"""

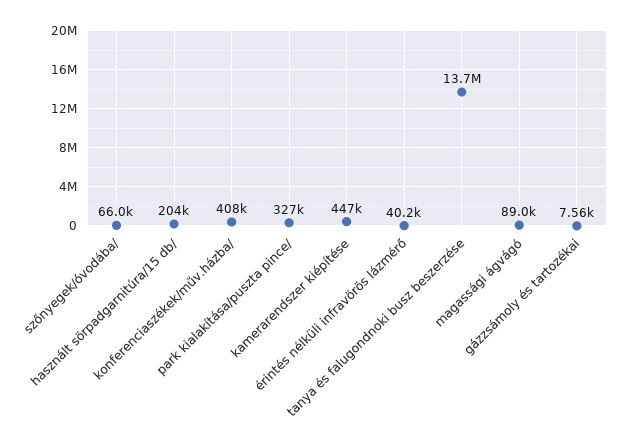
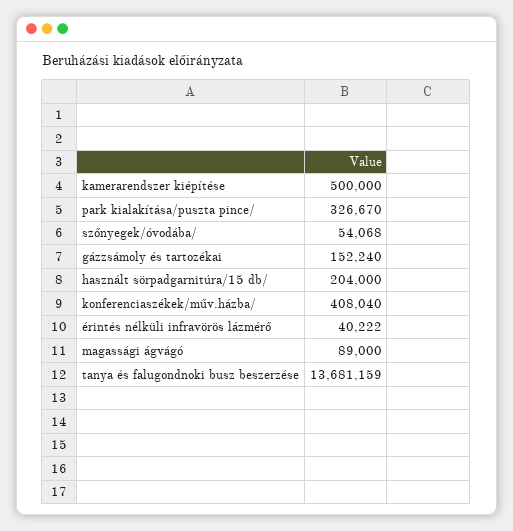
  {
-   "szőnyegek/óvodába/": 66000,
+   "szőnyegek/óvodába/": 54068,
    "használt sörpadgarnitúra/15 db/": 204000,
    "konferenciaszékek/műv.házba/": 408040,
    "park kialakítása/puszta pince/": 326670,
-   "kamerarendszer kiépítése": 447000,
+   "kamerarendszer kiépítése": 500000,
    "érintés nélküli infravörös lázmérő": 40222,
    "tanya és falugondnoki busz beszerzése": 13681159,
    "magassági ágvágó": 89000,
-   "gázzsámoly és tartozékai": 7560
+   "gázzsámoly és tartozékai": 152240
  }

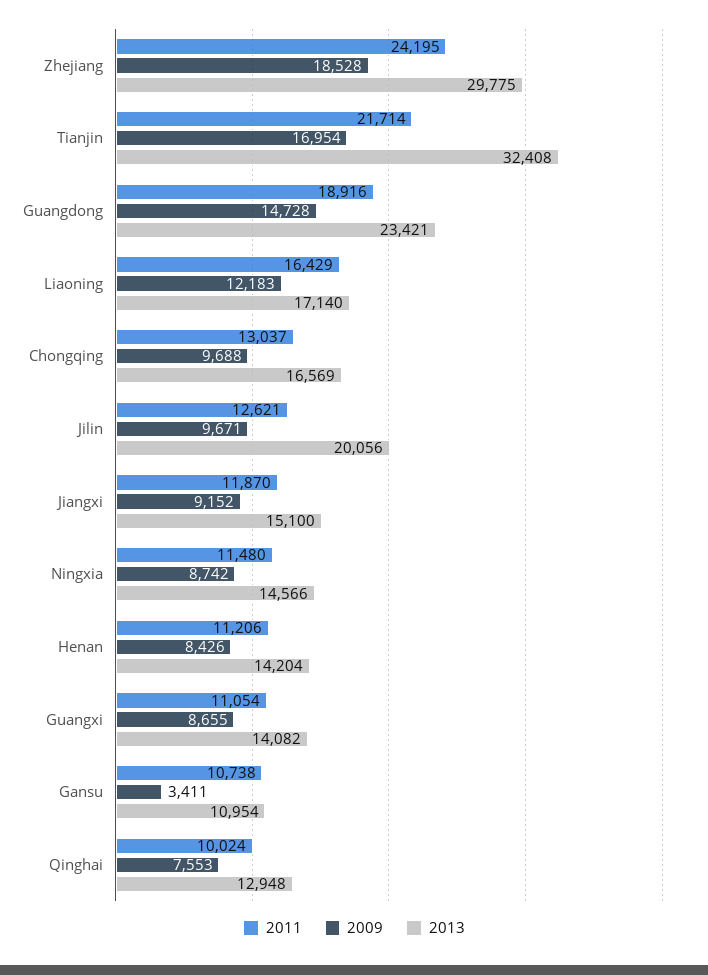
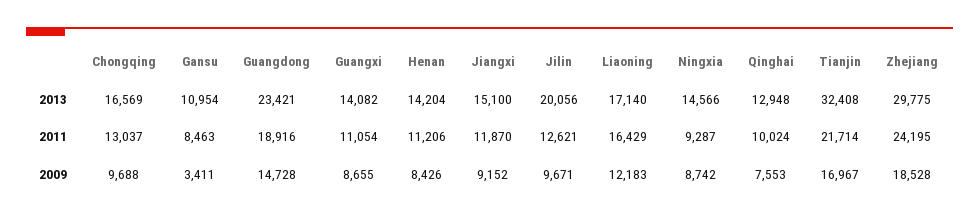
  {
    "2011": {
      "Zhejiang": 24195,
      "Tianjin": 21714,
      "Guangdong": 18916,
      "Liaoning": 16429,
      "Chongqing": 13037,
      "Jilin": 12621,
      "Jiangxi": 11870,
-     "Ningxia": 11480,
+     "Ningxia": 9287,
      "Henan": 11206,
      "Guangxi": 11054,
-     "Gansu": 10738,
+     "Gansu": 8463,
      "Qinghai": 10024
    },
    "2009": {
      "Zhejiang": 18528,
-     "Tianjin": 16954,
+     "Tianjin": 16967,
      "Guangdong": 14728,
      "Liaoning": 12183,
      "Chongqing": 9688,
      "Jilin": 9671,
      "Jiangxi": 9152,
      "Ningxia": 8742,
      "Henan": 8426,
      "Guangxi": 8655,
      "Gansu": 3411,
      "Qinghai": 7553
    },
    "2013": {
      "Zhejiang": 29775,
      "Tianjin": 32408,
      "Guangdong": 23421,
      "Liaoning": 17140,
      "Chongqing": 16569,
      "Jilin": 20056,
      "Jiangxi": 15100,
      "Ningxia": 14566,
      "Henan": 14204,
      "Guangxi": 14082,
      "Gansu": 10954,
      "Qinghai": 12948
    }
  }

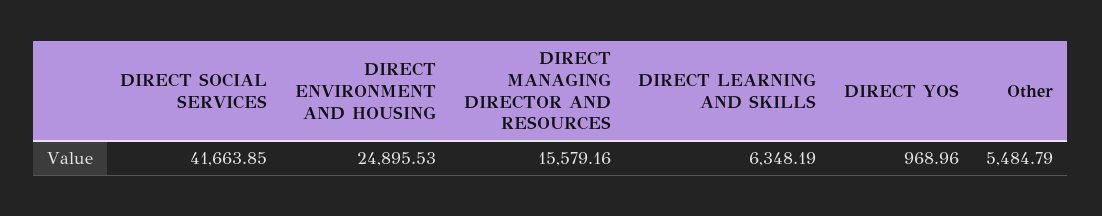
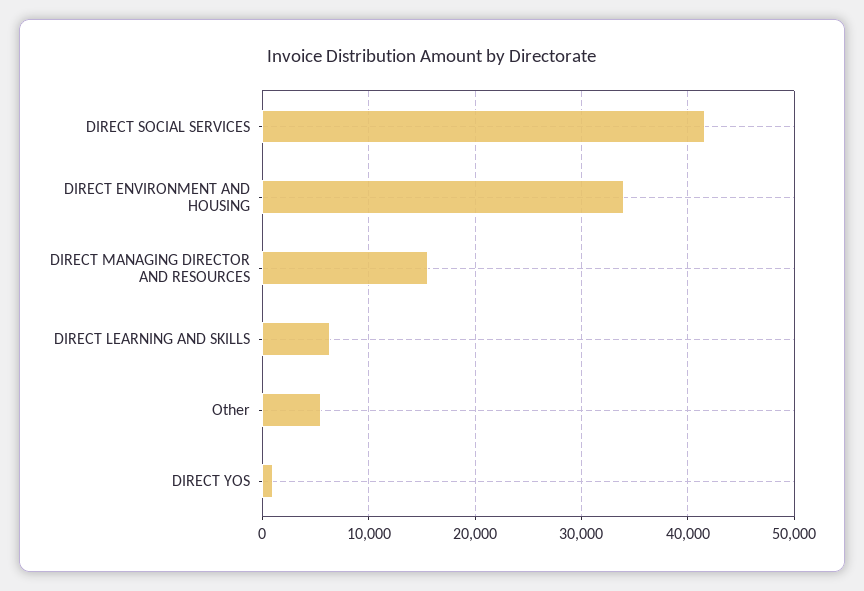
  {
    "DIRECT SOCIAL SERVICES": 41663.85,
-   "DIRECT ENVIRONMENT AND HOUSING": 24895.53,
+   "DIRECT ENVIRONMENT AND HOUSING": 34000,
    "DIRECT MANAGING DIRECTOR AND RESOURCES": 15579.16,
    "DIRECT LEARNING AND SKILLS": 6348.19,
    "DIRECT YOS": 968.96,
    "Other": 5484.79
  }

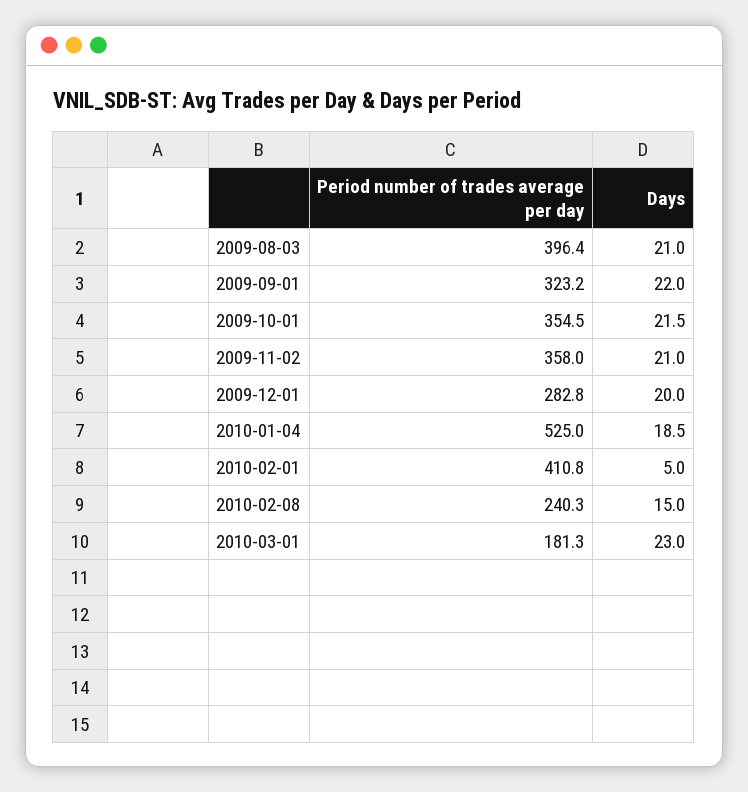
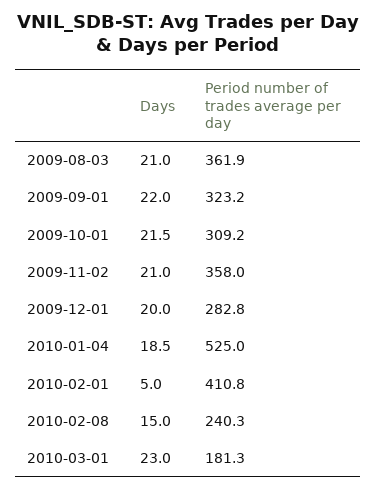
  {
    "Period number of trades average per day": {
-     "2009-08-03": 396.4,
+     "2009-08-03": 361.9,
      "2009-09-01": 323.2,
-     "2009-10-01": 354.5,
+     "2009-10-01": 309.2,
      "2009-11-02": 358,
      "2009-12-01": 282.8,
      "2010-01-04": 525,
      "2010-02-01": 410.8,
      "2010-02-08": 240.3,
      "2010-03-01": 181.3
    },
    "Days": {
      "2009-08-03": 21,
      "2009-09-01": 22,
      "2009-10-01": 21.5,
      "2009-11-02": 21,
      "2009-12-01": 20,
      "2010-01-04": 18.5,
      "2010-02-01": 5,
      "2010-02-08": 15,
      "2010-03-01": 23
    }
  }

"""

• _What the task requires_
Go through the listing above and return every line where the word "Qinghai" occurs.

• _Exercise result_
      "Qinghai": 10024
      "Qinghai": 7553
      "Qinghai": 12948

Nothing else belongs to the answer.